History

United Kingdom
- Name: HMS Morne Fortunee
- Namesake: "Morne Fortunee," Castries, St. Lucia
- Acquired: 1803 by purchase of a prize
- Fate: Wrecked 6 December 1804

General characteristics
- Tons burthen: 105, or 10590⁄94 (bm)
- Length: Overall:65 ft 6 in (20.0 m); Keel:45 ft 0 in (13.7 m);
- Beam: 21 ft 0+1⁄2 in (6.4 m)
- Propulsion: Sails
- Sail plan: Schooner
- Complement: 35
- Armament: 6 × 12-pounder carronades
- Notes: Built of Bermuda cedar

= HMS Morne Fortunee (1803) =

HMS Morne Fortunee was originally the Bermudian schooner Glory, launched in 1801 but captured in 1803 as the French privateer Morne Fortunée. She was wrecked in 1804.

The British Royal Navy purchased her for £3000 on 29 August 1803 at Bermuda. She arrived at Portsmouth on 29 November 1803 and was fitted there on 29 February 1804. Lieutenant John Dale commissioned her.

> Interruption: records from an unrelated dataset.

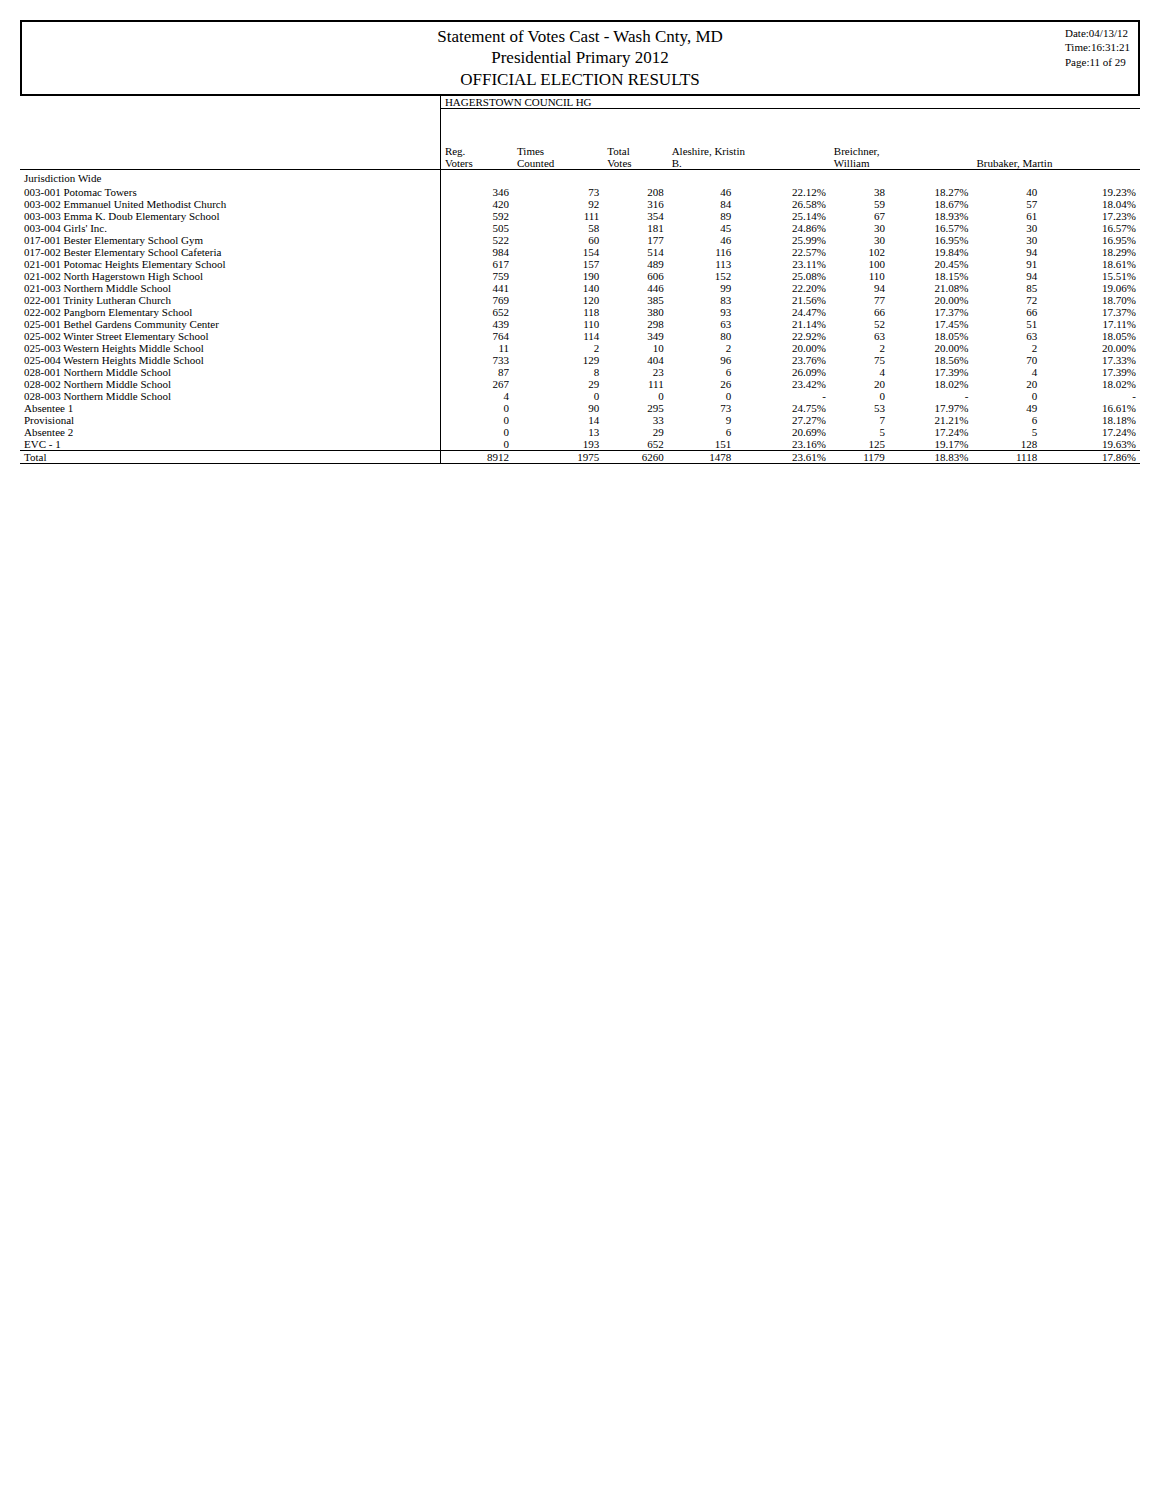Date:04/13/12
Time:16:31:21
Page:11 of 29
Statement of Votes Cast - Wash Cnty, MD
Presidential Primary 2012
OFFICIAL ELECTION RESULTS
| | HAGERSTOWN COUNCIL HG |
| --- | --- |
| | Reg. Voters | Times Counted | Total Votes | Aleshire, Kristin B. | Breichner, William | Brubaker, Martin |
| Jurisdiction Wide | | | | | | | | | |
| 003-001 Potomac Towers | 346 | 73 | 208 | 46 | 22.12% | 38 | 18.27% | 40 | 19.23% |
| 003-002 Emmanuel United Methodist Church | 420 | 92 | 316 | 84 | 26.58% | 59 | 18.67% | 57 | 18.04% |
| 003-003 Emma K. Doub Elementary School | 592 | 111 | 354 | 89 | 25.14% | 67 | 18.93% | 61 | 17.23% |
| 003-004 Girls' Inc. | 505 | 58 | 181 | 45 | 24.86% | 30 | 16.57% | 30 | 16.57% |
| 017-001 Bester Elementary School Gym | 522 | 60 | 177 | 46 | 25.99% | 30 | 16.95% | 30 | 16.95% |
| 017-002 Bester Elementary School Cafeteria | 984 | 154 | 514 | 116 | 22.57% | 102 | 19.84% | 94 | 18.29% |
| 021-001 Potomac Heights Elementary School | 617 | 157 | 489 | 113 | 23.11% | 100 | 20.45% | 91 | 18.61% |
| 021-002 North Hagerstown High School | 759 | 190 | 606 | 152 | 25.08% | 110 | 18.15% | 94 | 15.51% |
| 021-003 Northern Middle School | 441 | 140 | 446 | 99 | 22.20% | 94 | 21.08% | 85 | 19.06% |
| 022-001 Trinity Lutheran Church | 769 | 120 | 385 | 83 | 21.56% | 77 | 20.00% | 72 | 18.70% |
| 022-002 Pangborn Elementary School | 652 | 118 | 380 | 93 | 24.47% | 66 | 17.37% | 66 | 17.37% |
| 025-001 Bethel Gardens Community Center | 439 | 110 | 298 | 63 | 21.14% | 52 | 17.45% | 51 | 17.11% |
| 025-002 Winter Street Elementary School | 764 | 114 | 349 | 80 | 22.92% | 63 | 18.05% | 63 | 18.05% |
| 025-003 Western Heights Middle School | 11 | 2 | 10 | 2 | 20.00% | 2 | 20.00% | 2 | 20.00% |
| 025-004 Western Heights Middle School | 733 | 129 | 404 | 96 | 23.76% | 75 | 18.56% | 70 | 17.33% |
| 028-001 Northern Middle School | 87 | 8 | 23 | 6 | 26.09% | 4 | 17.39% | 4 | 17.39% |
| 028-002 Northern Middle School | 267 | 29 | 111 | 26 | 23.42% | 20 | 18.02% | 20 | 18.02% |
| 028-003 Northern Middle School | 4 | 0 | 0 | 0 | - | 0 | - | 0 | - |
| Absentee 1 | 0 | 90 | 295 | 73 | 24.75% | 53 | 17.97% | 49 | 16.61% |
| Provisional | 0 | 14 | 33 | 9 | 27.27% | 7 | 21.21% | 6 | 18.18% |
| Absentee 2 | 0 | 13 | 29 | 6 | 20.69% | 5 | 17.24% | 5 | 17.24% |
| EVC - 1 | 0 | 193 | 652 | 151 | 23.16% | 125 | 19.17% | 128 | 19.63% |
| Total | 8912 | 1975 | 6260 | 1478 | 23.61% | 1179 | 18.83% | 1118 | 17.86% |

On 19 March 1804 departed Spithead for Plymouth, Cork, and the West Indies, with a convoy of about 30 sail.

Circa 29 September 1804 she again departed Plymouth.

She was wrecked at Attwood's Key, off Crooked Island in the Bahamas on 6 December 1804. She had been carrying dispatches from Jamaica when at 3 a.m. breakers were sighted ahead. Although the helmsman put her helm over it was too late and she struck hard on a reef and started rapidly to take on water. Her crew cut away her masts, lightened her, and let go her anchors, all to keep her from slipping off into deeper water. In the morning the crew took to her boats as she was settling fast. The loss was blamed on a combination of an error in navigation and a strong current.